The projections in the number of devices and objects potentially connected for IoT, and being shared by the incumbent analysts and vendors, are simply dazzling. Cisco Systems in example estimates we had 8.7 billion connected objects in the world for 2012, and we will have around 14.4 billion and 18.2 billion for 2014 and 2015 respectively. There is even an online counter or estimator of connected objects in real time available in this link. We should keep in mind Amara’s law however where especially in innovations “we tend to overestimate the effect of a technology in the short run and underestimate the effect in the long run”; but even after a reality check, the number of connected objects in the future should still be amazingly high.

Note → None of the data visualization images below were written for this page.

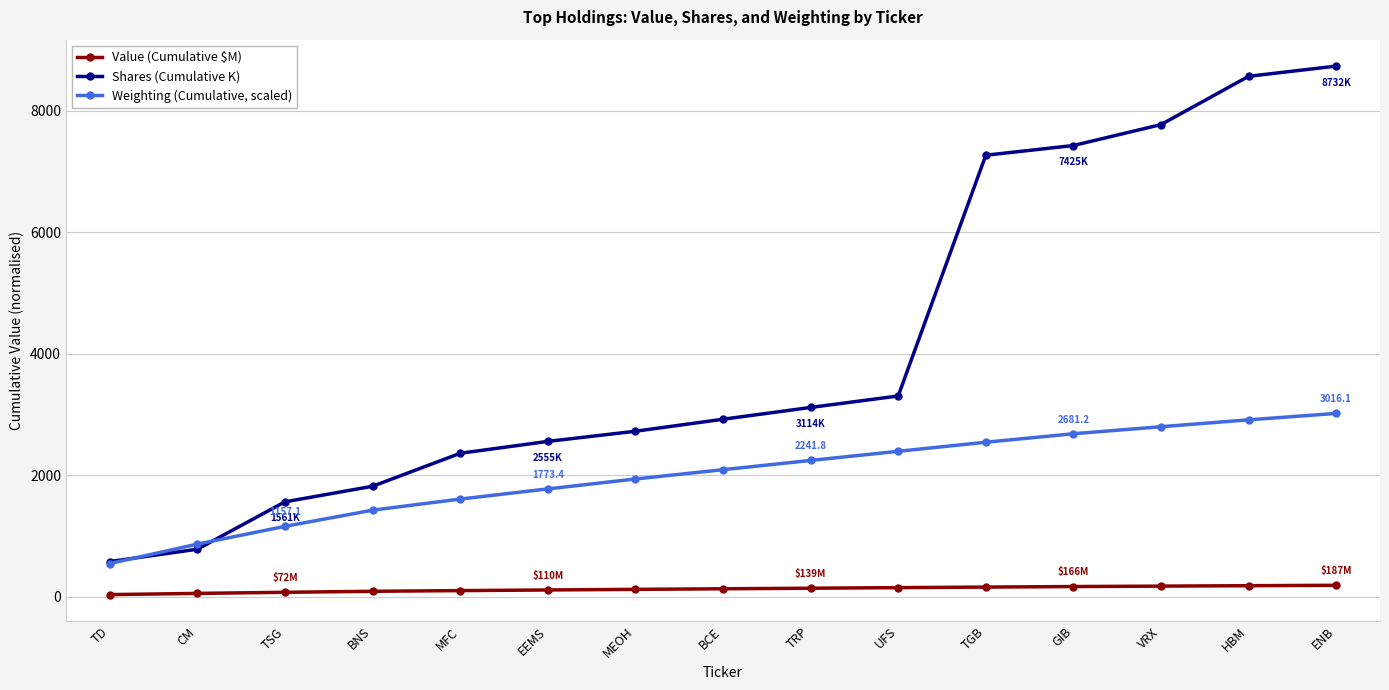

At which label is Shares (Cumulative K) closest to 4654?

UFS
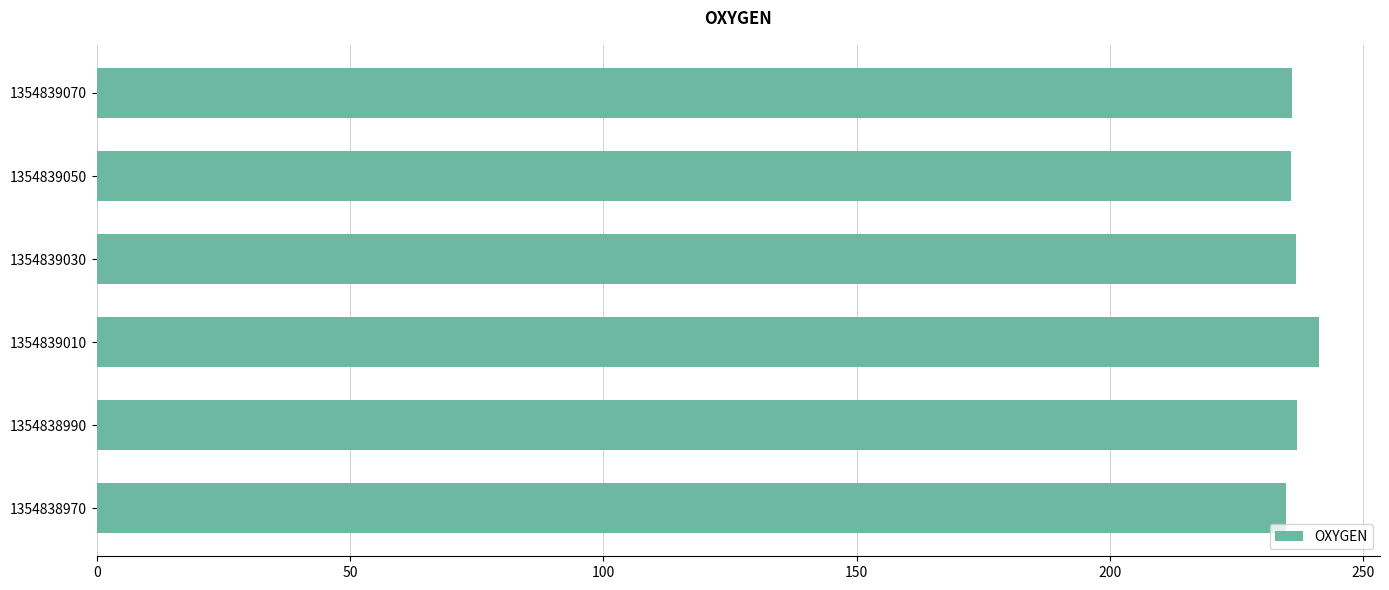

True or false: the data shows 241.2 at 1354839010.

True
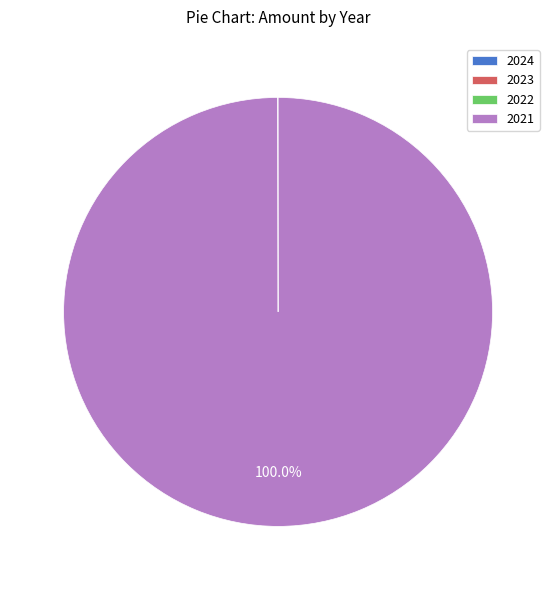

What is the largest slice in the pie chart?

2021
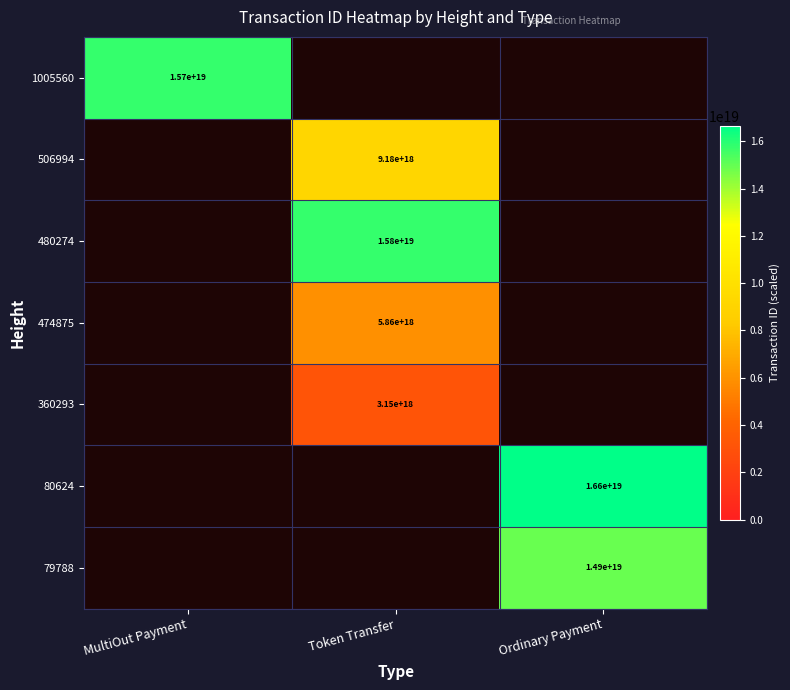

Is it true that 474875 equals 2230169604629006080 at Token Transfer?

False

These figures justifies the amount of people wanting to participate in the evolution, and this also includes the network operators. Traditionally the M2M technology had historically represented very low ARPU for the operators. In example some reports from Vodafone indicates the average revenue per month per account for M2M during 2012 was around USD$5, with projections to lower this value during the coming months in 2013; while the cost of delivering services in 2G/3G is much higher than this. Therefore, the M2M business is only profitable for an operator when having big amounts of accounts and devices, and as the nature of the M2M traffic is producing very low throughput usage in the network with lots of transactions this is also technically feasible to handle with current networks. The situation for the IoT is therefore only desirable from a massive implementation point of view, just then allowing a credible business case for the operator.

Cisco graph

This year we are starting to see the operators decommissioning their old 2G networks (where most of the current M2M devices are operating today) or planning to do so in the coming years, for allowing this spectrum being reused on future LTE and LTE-advanced deployment. Most likely spectrum is and will be the most desirable good for the operators as technologies evolve these years. This forces the M2M communications to be deployed on 3G or 4G/LTE networks, and triggers issues like seen in the USA where point of sales only operating on 2G networks were suddenly left out of business with no alternative option. The business case for M2M on 3G and 4G/LTE networks however is still not clear, as even when the cost for the operator to deliver services on these technologies is cheaper, not all the M2M devices support these technologies yet, and not all the operators have recovered the capital investments on these access technologies neither. Considering all of this in my opinion, if we are planning to have credible and massive implementations of IoT in the future, we will have to see these adapted to the most recent communication technologies, for making sure these survive… and the operators keep their profitability. In other words if a smart toaster gives little gain to the operator, he would only support to communicate it if you have millions of smart toasters connected in a signed contract… buy cheap, buy lots. Keep the profitability levels for having everybody happy in the evolution towards an intelligent objects world.